Friday, September 26, 2014

Book Review: The Secret Keeper

Image result for the secret keeperI just finished reading Kate Morton’s “the Secret Keeper.” It’s long and fat and I read it in 3 days so I could go to bookclub and not have the ending spoiled.

This is the second Kate Morton book I’ve read (the Forgotten Garden was the first) and it did not disappoint. In fact, it was fantastic. One of the things I love about Morton’s writing is that she places you so firmly in the setting, which is important because the two books I’ve read jump around quite a bit both in time and place.

“The Secret Keeper,” set in England, is about a daughter, her mother, a shared traumatic experience and the search for a long held secret. Laurel returns home in 2011 to Greenacre, together with her siblings, to be with her mother in her final days. Being home brings back all sorts of memories for Laurel and soon she has more questions than answers. That starts her on a massive search for answers that takes us back in time to 1941 and 1961 (or thereabouts).

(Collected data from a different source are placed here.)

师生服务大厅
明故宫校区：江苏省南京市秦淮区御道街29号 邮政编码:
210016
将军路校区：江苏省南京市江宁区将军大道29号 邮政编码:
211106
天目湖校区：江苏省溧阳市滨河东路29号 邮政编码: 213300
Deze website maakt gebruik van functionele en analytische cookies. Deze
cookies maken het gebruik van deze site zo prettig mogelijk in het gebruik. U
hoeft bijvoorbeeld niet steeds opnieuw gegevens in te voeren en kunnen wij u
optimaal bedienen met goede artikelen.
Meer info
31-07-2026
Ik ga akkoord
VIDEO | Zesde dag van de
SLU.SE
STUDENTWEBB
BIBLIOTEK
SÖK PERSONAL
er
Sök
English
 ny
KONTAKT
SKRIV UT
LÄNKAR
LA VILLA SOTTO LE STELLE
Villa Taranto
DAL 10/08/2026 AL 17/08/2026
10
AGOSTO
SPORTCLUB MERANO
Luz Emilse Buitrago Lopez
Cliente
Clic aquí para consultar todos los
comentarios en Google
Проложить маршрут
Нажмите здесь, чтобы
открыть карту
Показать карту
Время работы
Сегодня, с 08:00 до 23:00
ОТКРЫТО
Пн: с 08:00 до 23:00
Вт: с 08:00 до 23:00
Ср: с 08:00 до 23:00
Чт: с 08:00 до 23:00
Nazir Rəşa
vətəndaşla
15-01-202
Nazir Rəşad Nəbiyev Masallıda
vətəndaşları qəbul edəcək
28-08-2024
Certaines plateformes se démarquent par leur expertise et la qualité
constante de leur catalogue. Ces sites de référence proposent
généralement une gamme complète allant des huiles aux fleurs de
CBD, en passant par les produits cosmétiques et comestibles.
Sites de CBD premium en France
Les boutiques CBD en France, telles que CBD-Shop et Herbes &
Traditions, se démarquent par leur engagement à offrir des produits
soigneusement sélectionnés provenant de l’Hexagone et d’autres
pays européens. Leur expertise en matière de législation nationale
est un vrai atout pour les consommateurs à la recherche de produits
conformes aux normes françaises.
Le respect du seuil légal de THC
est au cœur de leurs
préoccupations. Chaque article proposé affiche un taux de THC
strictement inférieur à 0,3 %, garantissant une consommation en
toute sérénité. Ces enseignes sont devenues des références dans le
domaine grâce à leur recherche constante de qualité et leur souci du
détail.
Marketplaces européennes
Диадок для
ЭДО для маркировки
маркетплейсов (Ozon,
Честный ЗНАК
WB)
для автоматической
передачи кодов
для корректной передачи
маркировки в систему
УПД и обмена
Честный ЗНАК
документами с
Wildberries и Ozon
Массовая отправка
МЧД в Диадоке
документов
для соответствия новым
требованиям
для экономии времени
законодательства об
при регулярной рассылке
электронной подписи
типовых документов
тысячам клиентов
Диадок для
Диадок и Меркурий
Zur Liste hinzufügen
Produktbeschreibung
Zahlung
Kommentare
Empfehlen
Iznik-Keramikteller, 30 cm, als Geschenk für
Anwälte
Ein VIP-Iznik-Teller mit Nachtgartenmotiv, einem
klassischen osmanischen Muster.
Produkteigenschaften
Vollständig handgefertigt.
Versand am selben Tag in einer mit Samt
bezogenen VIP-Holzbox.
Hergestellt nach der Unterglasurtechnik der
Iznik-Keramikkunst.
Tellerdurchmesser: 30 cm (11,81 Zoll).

The trip through time is historically interesting and Morton does a wonderful job of staying true to history and making it come alive so much that you feel you are there. When she whisks you off to another time and place, you are loath to leave where you came from until she wraps you up in the new setting. But it’s not abrupt. It’s skillfully and gently done. The skill of writing it takes to do that is beyond me. It’s amazing.

The characters are well drawn, the setting is tangible, the prose is inspiring. My only problem was that I wanted the answers as much as Laurel and a few times I just wanted less fluff and more answers. But that’s her style and it sure is beautiful writing. One of my favorite parts of this novel is that the characters, the main protagonists, the hero/heroines have faults. So though you love them, you also want to shake them by the shoulder and beg them to be stronger or more patient or more kind.

My favorite character was Jimmy, the love interest in 1941. So loyal and principled. He was a photographer and took photos of the fall-out from the London Blitz. About one of the pictures of a newly orphaned, young girl, the book reads: “Small individual tragedies like this little girl’s were nothing to the larger scale of the war; she and her tap shoes could be swept as easily as dust beneath history’s carpet. That photograph was real, though; it captured its moment and preserved it for the future like an insect in amber. It reminded Jimmy why what he did, recording the truth of the war, was important.”

One of the themes of the novel is that we often don’t know the story, the history, of the people we love, our families and in particular to this book, our mothers. Laurel didn’t know her mother’s past. Dolly didn’t know the past of the woman who employed her. The book gives us insight into the past of all the main characters and guess what? The past becomes super important and fascinating.

So it got me thinking about my mom and sure, I know a few stories here and there but what about the meat? Do I know enough? Do my kids know enough? After reading this book, I am so motivated to know my own mother’s past and learn from her personal history, because it’s important.

I must confess, my admiration for this book was greatly increased when Morton referenced the Tardis from Doctor Who. How can you go wrong with a book that sweeps generations and mentions the Tardis? So read “The Secret Keeper”! Then go read “The Forgotten Garden.” You will be transported to amazing times and places and you won’t regret it.